Our team initially tested 9 models, and the 4 below were the most promising ones. All 4 mostly had accuracy metrics in the high 90% and the confusion matrices had a majority of true positives and true negatives. We also tested the Gradient Boosting Classifier, Bernoulli model, Gaussian model, Support Vector Machines, and Logistic Regression, but their metrics were not up to the standards.
Decision trees are flowchart tree like structures where a system uses a series of questions to assign a classification. We ended up using this model for our final product.
KNN is a non-parametric method used for classification that works by selecting the specified number of examples (K-Neighbors) closest to the query, and then votes for the most frequent label based on the neighbors.
The Random Forest an unsupervised model that uses multiple decision trees and chooses certain prediction by means of voting.

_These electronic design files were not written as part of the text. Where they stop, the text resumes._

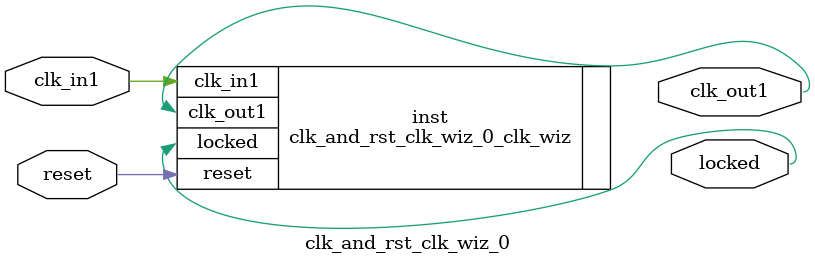
<source format=v>


`timescale 1ps/1ps

(* CORE_GENERATION_INFO = "clk_and_rst_clk_wiz_0,clk_wiz_v6_0_3_0_0,{component_name=clk_and_rst_clk_wiz_0,use_phase_alignment=true,use_min_o_jitter=false,use_max_i_jitter=false,use_dyn_phase_shift=false,use_inclk_switchover=false,use_dyn_reconfig=false,enable_axi=0,feedback_source=FDBK_AUTO,PRIMITIVE=MMCM,num_out_clk=1,clkin1_period=20.000,clkin2_period=10.0,use_power_down=false,use_reset=true,use_locked=true,use_inclk_stopped=false,feedback_type=SINGLE,CLOCK_MGR_TYPE=NA,manual_override=false}" *)

module clk_and_rst_clk_wiz_0 
 (
  // Clock out ports
  output        clk_out1,
  // Status and control signals
  input         reset,
  output        locked,
 // Clock in ports
  input         clk_in1
 );

  clk_and_rst_clk_wiz_0_clk_wiz inst
  (
  // Clock out ports  
  .clk_out1(clk_out1),
  // Status and control signals               
  .reset(reset), 
  .locked(locked),
 // Clock in ports
  .clk_in1(clk_in1)
  );

endmodule

</source>
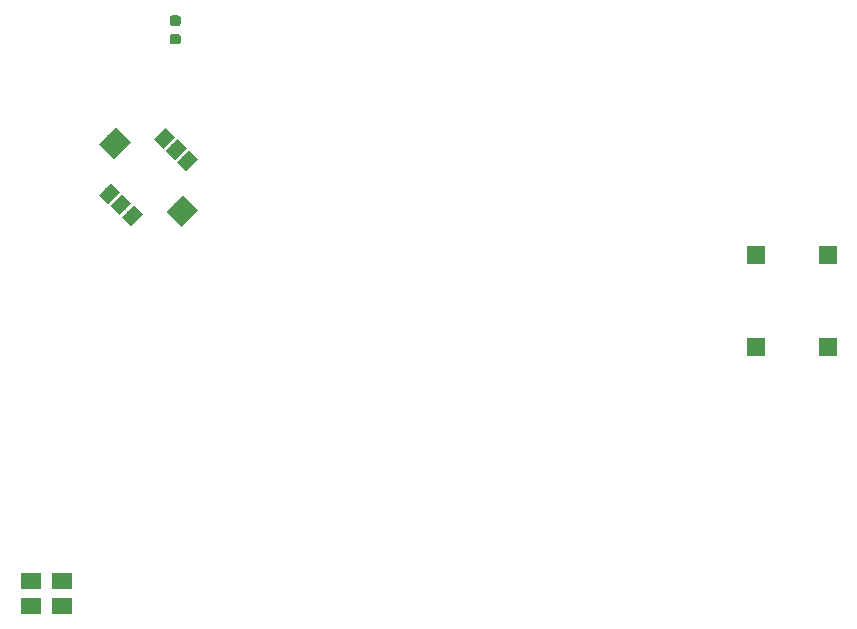
<source format=gbr>
G04 #@! TF.GenerationSoftware,KiCad,Pcbnew,5.1.4*
G04 #@! TF.CreationDate,2019-10-18T21:44:40-05:00*
G04 #@! TF.ProjectId,dragos,64726167-6f73-42e6-9b69-6361645f7063,rev?*
G04 #@! TF.SameCoordinates,Original*
G04 #@! TF.FileFunction,Paste,Top*
G04 #@! TF.FilePolarity,Positive*
%FSLAX46Y46*%
G04 Gerber Fmt 4.6, Leading zero omitted, Abs format (unit mm)*
G04 Created by KiCad (PCBNEW 5.1.4) date 2019-10-18 21:44:40*
%MOMM*%
%LPD*%
G04 APERTURE LIST*
%ADD10C,0.100000*%
%ADD11C,0.875000*%
%ADD12R,1.500000X1.500000*%
%ADD13C,1.100000*%
%ADD14C,1.800000*%
%ADD15R,1.800000X1.400000*%
G04 APERTURE END LIST*
D10*
G36*
X140077691Y-97651053D02*
G01*
X140098926Y-97654203D01*
X140119750Y-97659419D01*
X140139962Y-97666651D01*
X140159368Y-97675830D01*
X140177781Y-97686866D01*
X140195024Y-97699654D01*
X140210930Y-97714070D01*
X140225346Y-97729976D01*
X140238134Y-97747219D01*
X140249170Y-97765632D01*
X140258349Y-97785038D01*
X140265581Y-97805250D01*
X140270797Y-97826074D01*
X140273947Y-97847309D01*
X140275000Y-97868750D01*
X140275000Y-98306250D01*
X140273947Y-98327691D01*
X140270797Y-98348926D01*
X140265581Y-98369750D01*
X140258349Y-98389962D01*
X140249170Y-98409368D01*
X140238134Y-98427781D01*
X140225346Y-98445024D01*
X140210930Y-98460930D01*
X140195024Y-98475346D01*
X140177781Y-98488134D01*
X140159368Y-98499170D01*
X140139962Y-98508349D01*
X140119750Y-98515581D01*
X140098926Y-98520797D01*
X140077691Y-98523947D01*
X140056250Y-98525000D01*
X139543750Y-98525000D01*
X139522309Y-98523947D01*
X139501074Y-98520797D01*
X139480250Y-98515581D01*
X139460038Y-98508349D01*
X139440632Y-98499170D01*
X139422219Y-98488134D01*
X139404976Y-98475346D01*
X139389070Y-98460930D01*
X139374654Y-98445024D01*
X139361866Y-98427781D01*
X139350830Y-98409368D01*
X139341651Y-98389962D01*
X139334419Y-98369750D01*
X139329203Y-98348926D01*
X139326053Y-98327691D01*
X139325000Y-98306250D01*
X139325000Y-97868750D01*
X139326053Y-97847309D01*
X139329203Y-97826074D01*
X139334419Y-97805250D01*
X139341651Y-97785038D01*
X139350830Y-97765632D01*
X139361866Y-97747219D01*
X139374654Y-97729976D01*
X139389070Y-97714070D01*
X139404976Y-97699654D01*
X139422219Y-97686866D01*
X139440632Y-97675830D01*
X139460038Y-97666651D01*
X139480250Y-97659419D01*
X139501074Y-97654203D01*
X139522309Y-97651053D01*
X139543750Y-97650000D01*
X140056250Y-97650000D01*
X140077691Y-97651053D01*
X140077691Y-97651053D01*
G37*
D11*
X139800000Y-98087500D03*
D10*
G36*
X140077691Y-96076053D02*
G01*
X140098926Y-96079203D01*
X140119750Y-96084419D01*
X140139962Y-96091651D01*
X140159368Y-96100830D01*
X140177781Y-96111866D01*
X140195024Y-96124654D01*
X140210930Y-96139070D01*
X140225346Y-96154976D01*
X140238134Y-96172219D01*
X140249170Y-96190632D01*
X140258349Y-96210038D01*
X140265581Y-96230250D01*
X140270797Y-96251074D01*
X140273947Y-96272309D01*
X140275000Y-96293750D01*
X140275000Y-96731250D01*
X140273947Y-96752691D01*
X140270797Y-96773926D01*
X140265581Y-96794750D01*
X140258349Y-96814962D01*
X140249170Y-96834368D01*
X140238134Y-96852781D01*
X140225346Y-96870024D01*
X140210930Y-96885930D01*
X140195024Y-96900346D01*
X140177781Y-96913134D01*
X140159368Y-96924170D01*
X140139962Y-96933349D01*
X140119750Y-96940581D01*
X140098926Y-96945797D01*
X140077691Y-96948947D01*
X140056250Y-96950000D01*
X139543750Y-96950000D01*
X139522309Y-96948947D01*
X139501074Y-96945797D01*
X139480250Y-96940581D01*
X139460038Y-96933349D01*
X139440632Y-96924170D01*
X139422219Y-96913134D01*
X139404976Y-96900346D01*
X139389070Y-96885930D01*
X139374654Y-96870024D01*
X139361866Y-96852781D01*
X139350830Y-96834368D01*
X139341651Y-96814962D01*
X139334419Y-96794750D01*
X139329203Y-96773926D01*
X139326053Y-96752691D01*
X139325000Y-96731250D01*
X139325000Y-96293750D01*
X139326053Y-96272309D01*
X139329203Y-96251074D01*
X139334419Y-96230250D01*
X139341651Y-96210038D01*
X139350830Y-96190632D01*
X139361866Y-96172219D01*
X139374654Y-96154976D01*
X139389070Y-96139070D01*
X139404976Y-96124654D01*
X139422219Y-96111866D01*
X139440632Y-96100830D01*
X139460038Y-96091651D01*
X139480250Y-96084419D01*
X139501074Y-96079203D01*
X139522309Y-96076053D01*
X139543750Y-96075000D01*
X140056250Y-96075000D01*
X140077691Y-96076053D01*
X140077691Y-96076053D01*
G37*
D11*
X139800000Y-96512500D03*
D12*
X195100000Y-116350000D03*
X195100000Y-124150000D03*
X189000000Y-124150000D03*
X189000000Y-116350000D03*
D13*
X138928858Y-106461953D03*
D10*
G36*
X138822792Y-107345836D02*
G01*
X138044975Y-106568019D01*
X139034924Y-105578070D01*
X139812741Y-106355887D01*
X138822792Y-107345836D01*
X138822792Y-107345836D01*
G37*
D13*
X139883452Y-107416548D03*
D10*
G36*
X139777386Y-108300431D02*
G01*
X138999569Y-107522614D01*
X139989518Y-106532665D01*
X140767335Y-107310482D01*
X139777386Y-108300431D01*
X139777386Y-108300431D01*
G37*
D13*
X140838047Y-108371142D03*
D10*
G36*
X140731981Y-109255025D02*
G01*
X139954164Y-108477208D01*
X140944113Y-107487259D01*
X141721930Y-108265076D01*
X140731981Y-109255025D01*
X140731981Y-109255025D01*
G37*
D13*
X134261953Y-111128858D03*
D10*
G36*
X134155887Y-112012741D02*
G01*
X133378070Y-111234924D01*
X134368019Y-110244975D01*
X135145836Y-111022792D01*
X134155887Y-112012741D01*
X134155887Y-112012741D01*
G37*
D13*
X135216548Y-112083452D03*
D10*
G36*
X135110482Y-112967335D02*
G01*
X134332665Y-112189518D01*
X135322614Y-111199569D01*
X136100431Y-111977386D01*
X135110482Y-112967335D01*
X135110482Y-112967335D01*
G37*
D13*
X136171142Y-113038047D03*
D10*
G36*
X136065076Y-113921930D02*
G01*
X135287259Y-113144113D01*
X136277208Y-112154164D01*
X137055025Y-112931981D01*
X136065076Y-113921930D01*
X136065076Y-113921930D01*
G37*
D14*
X134686218Y-106886218D03*
D10*
G36*
X134615507Y-108229721D02*
G01*
X133342715Y-106956929D01*
X134756929Y-105542715D01*
X136029721Y-106815507D01*
X134615507Y-108229721D01*
X134615507Y-108229721D01*
G37*
D14*
X140413782Y-112613782D03*
D10*
G36*
X140343071Y-113957285D02*
G01*
X139070279Y-112684493D01*
X140484493Y-111270279D01*
X141757285Y-112543071D01*
X140343071Y-113957285D01*
X140343071Y-113957285D01*
G37*
D15*
X127600000Y-143950000D03*
X130200000Y-143950000D03*
X127600000Y-146050000D03*
X130200000Y-146050000D03*
M02*

</source>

XGBoost stands for eXtreme Gradient Boosting. An XGB merges weak tree models together to make stronger, cohesive, comprehensive data that is more easily read.
Decision Trees KNN
Random Forest Classifier XGBoost
Confusion matrices are one of the many methods we use to confirm whether or not a model is sufficient. The goal is to have a high number in the True Positive (Top-Left) and True Negative (Bottom-Right) boxes, because these values were correctly predicted. The other two boxes contain the number of incorrect predictions.